Nice horse. Does he gait? He looks like foxtrotter or twh to me...


----------



## duquessa (Aug 9, 2007)

no he doesn't gait, its strange because some people say he moves like a mustang and some say a gaited breed (TWH, standardbred etc)
i live in the UK so i doubt he's anything _too_ flashy lol xx


----------



## mustang (Aug 17, 2007)

He is nice, I have a mustang mare who looks alot like him. She is from the Oregon desert...


----------



## alucard (Dec 8, 2006)

I love the roman nose! Very pretty head. Soft eyes. Very nice looking horse! 8)


----------



## *Bobbi Socks* (Aug 18, 2007)

Hes a pretty boy!
I love the roman nose too!
He looks well behaved.
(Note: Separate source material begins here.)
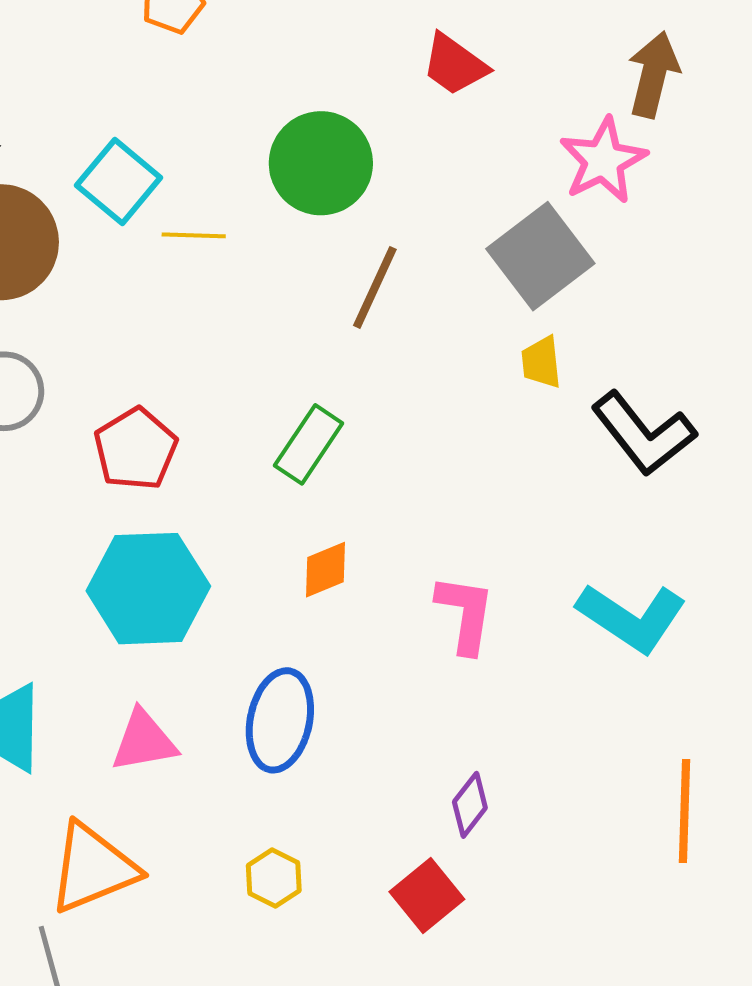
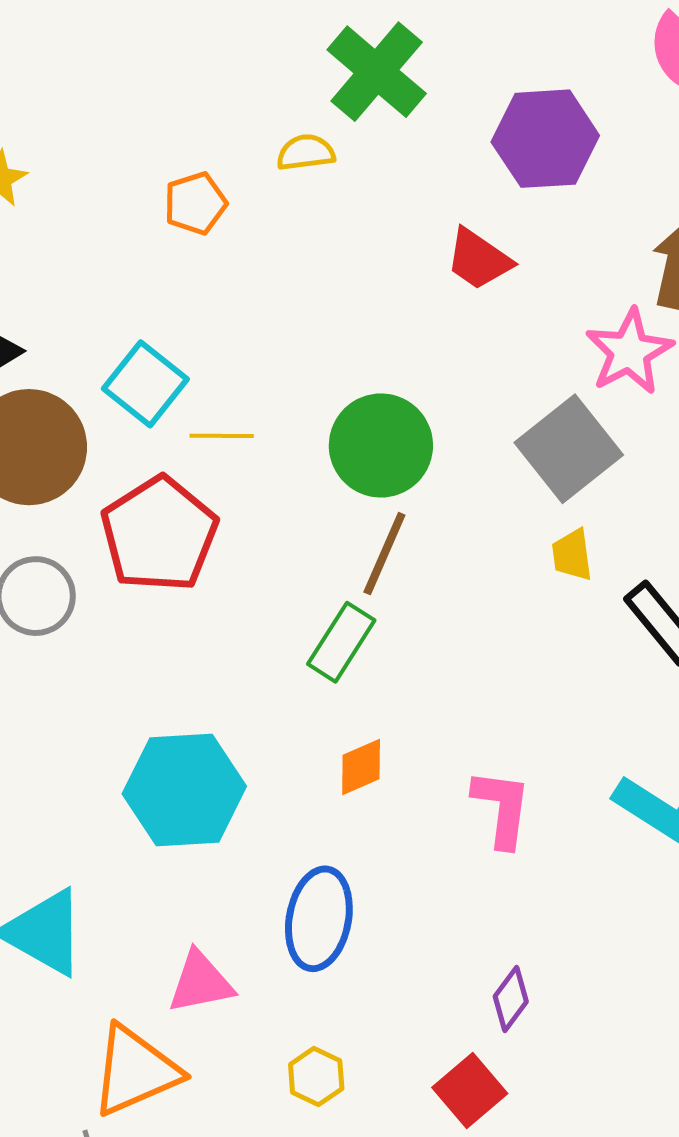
green circle: (321, 163) -> (381, 445), moved
brown line: (375, 287) -> (384, 554), moved
red pentagon: (136, 449) -> (159, 534), moved, size x1.4
pink triangle: (144, 741) -> (200, 982), moved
When he gets all the muscle tone back,
hes going to be a very stocky horse, if you say he was wastage.
Anyway hes beautiful!

-Bobbi


----------



## bee (Jul 31, 2007)

he is gorgeous...my fav is the 2nd pic. :lol:


----------



## fuadteagan (Jun 10, 2010)

he looks sorta like a part morgan


----------



## sandhillsgage (Jan 16, 2011)

He is Stunning!! Looks like he is a picture poser.


----------



## tinyliny (Oct 31, 2009)

I think he looks Mustang. He has a faint feeling of a Spanish horse.


----------



## Belle (Dec 28, 2010)

He has gorgeous eyes. 
I love the 4th picture.
Good luck with him..


----------



## RitzieAnn (Dec 22, 2010)

Cutie! Love the forelock!

Are those spots on his butt? Or stains? They are unique


----------



## ButtInTheDirt (Jan 16, 2011)

That's a gorgeous horse! I see I'm not the only one who loves that roman nose. <3


----------